Please output the data below exactly as given, starting at its first line and stopping after the line that contains "Maulwurf im Rasen".

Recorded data
▼▼▼

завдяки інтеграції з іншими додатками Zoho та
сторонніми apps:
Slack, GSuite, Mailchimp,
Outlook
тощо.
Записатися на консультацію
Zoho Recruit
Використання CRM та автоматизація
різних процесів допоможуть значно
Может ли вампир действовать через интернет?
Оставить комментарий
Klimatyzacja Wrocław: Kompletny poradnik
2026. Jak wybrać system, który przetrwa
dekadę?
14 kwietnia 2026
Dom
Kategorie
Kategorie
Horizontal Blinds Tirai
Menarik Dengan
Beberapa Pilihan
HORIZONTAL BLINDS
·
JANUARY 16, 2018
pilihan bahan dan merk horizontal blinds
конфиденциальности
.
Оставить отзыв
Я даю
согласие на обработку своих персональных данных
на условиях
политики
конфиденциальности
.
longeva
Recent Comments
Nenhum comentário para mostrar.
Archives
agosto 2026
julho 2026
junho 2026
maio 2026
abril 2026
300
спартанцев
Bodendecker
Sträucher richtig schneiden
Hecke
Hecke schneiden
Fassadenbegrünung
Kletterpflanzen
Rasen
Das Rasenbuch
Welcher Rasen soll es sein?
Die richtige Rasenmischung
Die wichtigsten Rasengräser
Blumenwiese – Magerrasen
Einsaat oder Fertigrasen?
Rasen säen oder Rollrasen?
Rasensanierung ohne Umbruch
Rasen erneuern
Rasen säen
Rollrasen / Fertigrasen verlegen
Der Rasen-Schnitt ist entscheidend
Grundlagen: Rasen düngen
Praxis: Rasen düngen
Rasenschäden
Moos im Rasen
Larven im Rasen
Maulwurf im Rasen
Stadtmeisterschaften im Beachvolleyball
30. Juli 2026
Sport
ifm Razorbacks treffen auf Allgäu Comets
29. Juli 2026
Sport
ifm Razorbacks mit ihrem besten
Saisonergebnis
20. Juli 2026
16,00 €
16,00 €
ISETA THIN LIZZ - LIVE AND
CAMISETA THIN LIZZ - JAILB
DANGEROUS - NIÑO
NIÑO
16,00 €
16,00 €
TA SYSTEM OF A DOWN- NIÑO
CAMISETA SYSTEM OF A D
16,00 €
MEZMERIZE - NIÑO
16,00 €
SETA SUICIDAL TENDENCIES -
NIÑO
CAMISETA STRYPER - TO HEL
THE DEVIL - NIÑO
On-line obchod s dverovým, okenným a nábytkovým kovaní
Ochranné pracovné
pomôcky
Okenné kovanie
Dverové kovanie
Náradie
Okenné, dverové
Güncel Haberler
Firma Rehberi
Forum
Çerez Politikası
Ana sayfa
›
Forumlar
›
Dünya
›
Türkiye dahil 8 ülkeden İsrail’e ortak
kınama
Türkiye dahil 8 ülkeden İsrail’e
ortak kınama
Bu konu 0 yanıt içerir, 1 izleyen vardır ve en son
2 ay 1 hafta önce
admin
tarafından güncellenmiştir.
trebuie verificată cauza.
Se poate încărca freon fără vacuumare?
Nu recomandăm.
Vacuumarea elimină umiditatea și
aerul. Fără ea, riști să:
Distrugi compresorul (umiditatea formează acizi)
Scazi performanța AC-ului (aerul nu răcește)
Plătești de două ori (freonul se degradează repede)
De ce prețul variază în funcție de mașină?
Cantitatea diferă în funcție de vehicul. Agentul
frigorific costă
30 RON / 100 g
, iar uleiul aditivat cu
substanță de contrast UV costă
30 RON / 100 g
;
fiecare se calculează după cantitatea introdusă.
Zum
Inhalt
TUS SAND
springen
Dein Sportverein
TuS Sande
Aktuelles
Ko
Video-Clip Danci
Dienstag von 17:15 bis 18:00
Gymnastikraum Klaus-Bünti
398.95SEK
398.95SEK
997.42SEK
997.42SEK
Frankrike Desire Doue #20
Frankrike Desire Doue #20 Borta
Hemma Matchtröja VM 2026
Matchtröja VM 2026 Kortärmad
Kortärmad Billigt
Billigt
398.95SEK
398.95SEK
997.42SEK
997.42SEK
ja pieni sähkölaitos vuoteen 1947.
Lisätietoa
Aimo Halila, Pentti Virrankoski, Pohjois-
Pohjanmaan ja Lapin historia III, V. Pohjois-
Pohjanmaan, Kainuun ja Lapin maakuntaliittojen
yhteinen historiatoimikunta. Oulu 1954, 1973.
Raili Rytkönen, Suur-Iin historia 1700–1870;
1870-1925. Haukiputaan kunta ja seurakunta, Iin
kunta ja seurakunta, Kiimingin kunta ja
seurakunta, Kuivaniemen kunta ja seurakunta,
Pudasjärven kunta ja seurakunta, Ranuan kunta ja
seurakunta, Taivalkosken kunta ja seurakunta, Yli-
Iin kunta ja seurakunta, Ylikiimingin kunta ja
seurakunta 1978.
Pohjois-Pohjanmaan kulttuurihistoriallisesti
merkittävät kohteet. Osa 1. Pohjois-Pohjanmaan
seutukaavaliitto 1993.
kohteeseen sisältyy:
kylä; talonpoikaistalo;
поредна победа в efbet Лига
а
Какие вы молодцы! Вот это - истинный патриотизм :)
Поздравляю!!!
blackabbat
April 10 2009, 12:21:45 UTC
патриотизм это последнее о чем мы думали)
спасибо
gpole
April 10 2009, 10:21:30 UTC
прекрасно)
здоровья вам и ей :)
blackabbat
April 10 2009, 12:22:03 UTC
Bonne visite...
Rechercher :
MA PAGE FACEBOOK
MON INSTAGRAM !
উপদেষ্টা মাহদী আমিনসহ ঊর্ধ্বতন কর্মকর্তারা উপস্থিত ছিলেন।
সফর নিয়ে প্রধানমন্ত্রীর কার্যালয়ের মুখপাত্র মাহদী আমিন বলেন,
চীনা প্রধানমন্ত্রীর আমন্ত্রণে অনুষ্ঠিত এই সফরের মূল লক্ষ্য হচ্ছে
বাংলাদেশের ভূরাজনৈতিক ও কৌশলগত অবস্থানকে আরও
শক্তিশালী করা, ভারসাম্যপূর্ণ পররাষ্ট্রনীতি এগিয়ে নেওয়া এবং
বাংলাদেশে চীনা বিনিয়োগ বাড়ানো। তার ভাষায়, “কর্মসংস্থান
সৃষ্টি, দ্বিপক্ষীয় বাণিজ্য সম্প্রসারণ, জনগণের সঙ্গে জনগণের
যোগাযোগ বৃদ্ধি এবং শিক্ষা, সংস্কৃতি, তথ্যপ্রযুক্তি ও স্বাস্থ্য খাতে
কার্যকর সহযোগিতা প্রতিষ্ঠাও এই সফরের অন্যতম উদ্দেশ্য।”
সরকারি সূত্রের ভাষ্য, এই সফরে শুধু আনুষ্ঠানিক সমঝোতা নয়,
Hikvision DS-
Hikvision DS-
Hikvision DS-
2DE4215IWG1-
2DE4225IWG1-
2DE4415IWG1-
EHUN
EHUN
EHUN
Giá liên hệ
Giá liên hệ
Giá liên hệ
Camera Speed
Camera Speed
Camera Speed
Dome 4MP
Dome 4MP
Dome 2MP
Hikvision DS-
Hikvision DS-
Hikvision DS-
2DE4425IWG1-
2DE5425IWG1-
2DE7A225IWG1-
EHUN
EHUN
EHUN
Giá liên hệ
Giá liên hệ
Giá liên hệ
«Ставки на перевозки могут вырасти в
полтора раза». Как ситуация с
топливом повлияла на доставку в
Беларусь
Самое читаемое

▲▲▲

▶ **FINISHED TASK**:
завдяки інтеграції з іншими додатками Zoho та
сторонніми apps:
Slack, GSuite, Mailchimp,
Outlook
тощо.
Записатися на консультацію
Zoho Recruit
Використання CRM та автоматизація
різних процесів допоможуть значно
Может ли вампир действовать через интернет?
Оставить комментарий
Klimatyzacja Wrocław: Kompletny poradnik
2026. Jak wybrać system, który przetrwa
dekadę?
14 kwietnia 2026
Dom
Kategorie
Kategorie
Horizontal Blinds Tirai
Menarik Dengan
Beberapa Pilihan
HORIZONTAL BLINDS
·
JANUARY 16, 2018
pilihan bahan dan merk horizontal blinds
конфиденциальности
.
Оставить отзыв
Я даю
согласие на обработку своих персональных данных
на условиях
политики
конфиденциальности
.
longeva
Recent Comments
Nenhum comentário para mostrar.
Archives
agosto 2026
julho 2026
junho 2026
maio 2026
abril 2026
300
спартанцев
Bodendecker
Sträucher richtig schneiden
Hecke
Hecke schneiden
Fassadenbegrünung
Kletterpflanzen
Rasen
Das Rasenbuch
Welcher Rasen soll es sein?
Die richtige Rasenmischung
Die wichtigsten Rasengräser
Blumenwiese – Magerrasen
Einsaat oder Fertigrasen?
Rasen säen oder Rollrasen?
Rasensanierung ohne Umbruch
Rasen erneuern
Rasen säen
Rollrasen / Fertigrasen verlegen
Der Rasen-Schnitt ist entscheidend
Grundlagen: Rasen düngen
Praxis: Rasen düngen
Rasenschäden
Moos im Rasen
Larven im Rasen
Maulwurf im Rasen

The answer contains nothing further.